Percona Server Monitoring Setup Guide¶
This guide explains how to configure PMM to monitor Percona Server instances running in Auto Scaling Groups using the terraform-aws-percona-server module.
Overview¶
Unlike RDS monitoring (which connects from PMM to the database), Percona Server monitoring works by installing pmm-client on each ASG instance. A Lambda function handles the lifecycle automatically:
- New instances: Lambda installs pmm-client via SSM, configures the PMM server connection, and adds MySQL monitoring
- Terminated instances: Lambda removes the service from PMM via API
- Existing instances: Lambda skips (the setup script is idempotent)
The Lambda runs every 5 minutes via EventBridge.
Architecture¶
EventBridge (every 5 min)
│
└──> Lambda Reconciler
│
├──> ASG API (discover instances)
├──> PMM HTTP API (list/remove services)
└──> SSM RunShellScript (install pmm-client)
│
└──> Percona Server instances
│
└──> pmm-agent ──gRPC:443──> PMM EC2 (direct)
Why direct connection? pmm-agent uses gRPC (HTTP/2), which AWS ALB does not support (returns HTTP 464).

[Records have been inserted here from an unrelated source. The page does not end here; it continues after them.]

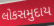
લોકસમુદાય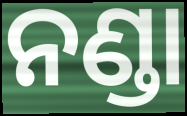
ନଣ୍ଡା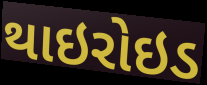
થાઇરોઇડ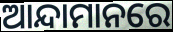
ଆନ୍ଦାମାନରେ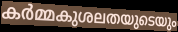
കർമ്മകുശലതയുടെയുംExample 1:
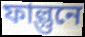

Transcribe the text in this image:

ফাল্গুনে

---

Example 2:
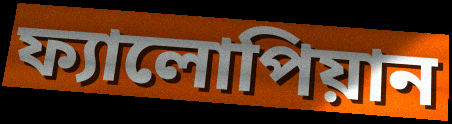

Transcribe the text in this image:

ফ্যালোপিয়ান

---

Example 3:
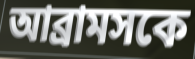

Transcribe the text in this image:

আব্রামসকে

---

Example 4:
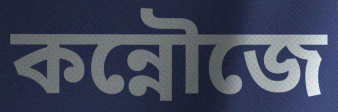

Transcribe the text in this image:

কন্নৌজে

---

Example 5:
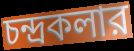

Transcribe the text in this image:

চন্দ্রকলারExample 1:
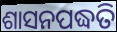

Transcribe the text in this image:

ଶାସନପଦ୍ଧତି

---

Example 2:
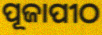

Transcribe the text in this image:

ପୂଜାପୀଠ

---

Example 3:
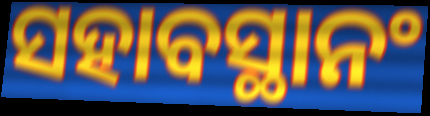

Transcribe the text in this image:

ସହାବସ୍ଥାନଂ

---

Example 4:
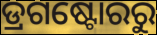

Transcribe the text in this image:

ଡ୍ରଗଷ୍ଟୋରରୁ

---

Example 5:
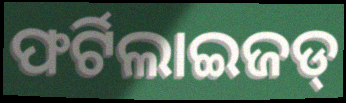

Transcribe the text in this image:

ଫର୍ଟିଲାଇଜଡ୍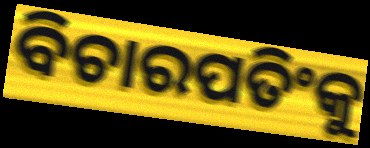
ବିଚାରପତିଂକୁ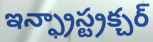
ఇన్ఫ్రాస్ట్రక్చర్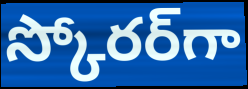
స్కోరర్‌గా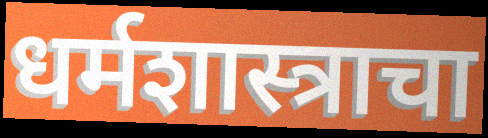
धर्मशास्त्राचा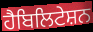
ਹੈਬਿਲਿਟੇਸ਼ਨ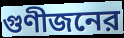
গুণীজনেরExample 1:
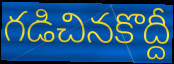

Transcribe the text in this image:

గడిచినకొద్దీ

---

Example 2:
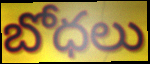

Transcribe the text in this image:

బోధలు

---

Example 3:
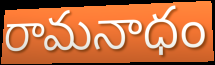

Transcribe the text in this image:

రామనాధం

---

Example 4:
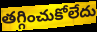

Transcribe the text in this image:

తగ్గించుకోలేదు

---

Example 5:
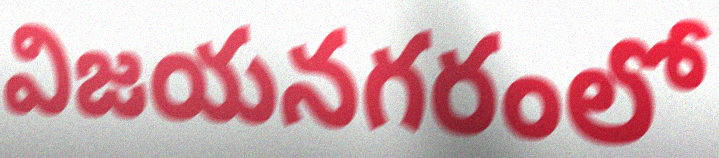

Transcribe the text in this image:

విజయనగరంలో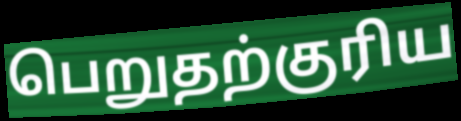
பெறுதற்குரிய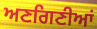
ਅਣਗਿਣੀਆਂ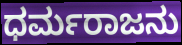
ಧರ್ಮರಾಜನುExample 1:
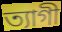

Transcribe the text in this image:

ত্যাগী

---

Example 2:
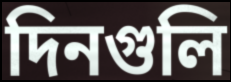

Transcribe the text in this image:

দিনগুলি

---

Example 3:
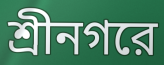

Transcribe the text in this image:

শ্রীনগরে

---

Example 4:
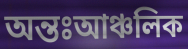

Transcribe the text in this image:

অন্তঃআঞ্চলিক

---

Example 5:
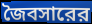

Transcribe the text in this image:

জৈবসারের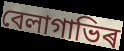
বেলাগাভিৰ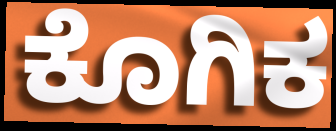
ಕೊಗಿಕ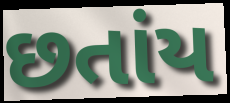
છતાંય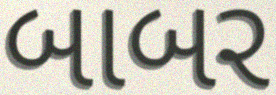
બાબર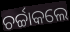
ଚର୍ଚ୍ଚାକଲେ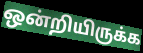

The agent connects directly to the PMM EC2 instance on port 443 using a self-signed certificate (--server-insecure-tls).
Prerequisites¶
- Percona Server ASG deployed with terraform-aws-percona-server
- ASG instances must be SSM-managed (SSM agent installed, IAM role with SSM permissions)
percona-releasepre-installed on instances (handled by Puppet in the Percona Server module)- Instance credentials stored in Secrets Manager, accessible via
ih-secretsand Puppet facts (facter -p percona.credentials_secret) - Private subnets must have a NAT gateway (Lambda needs to reach AWS APIs)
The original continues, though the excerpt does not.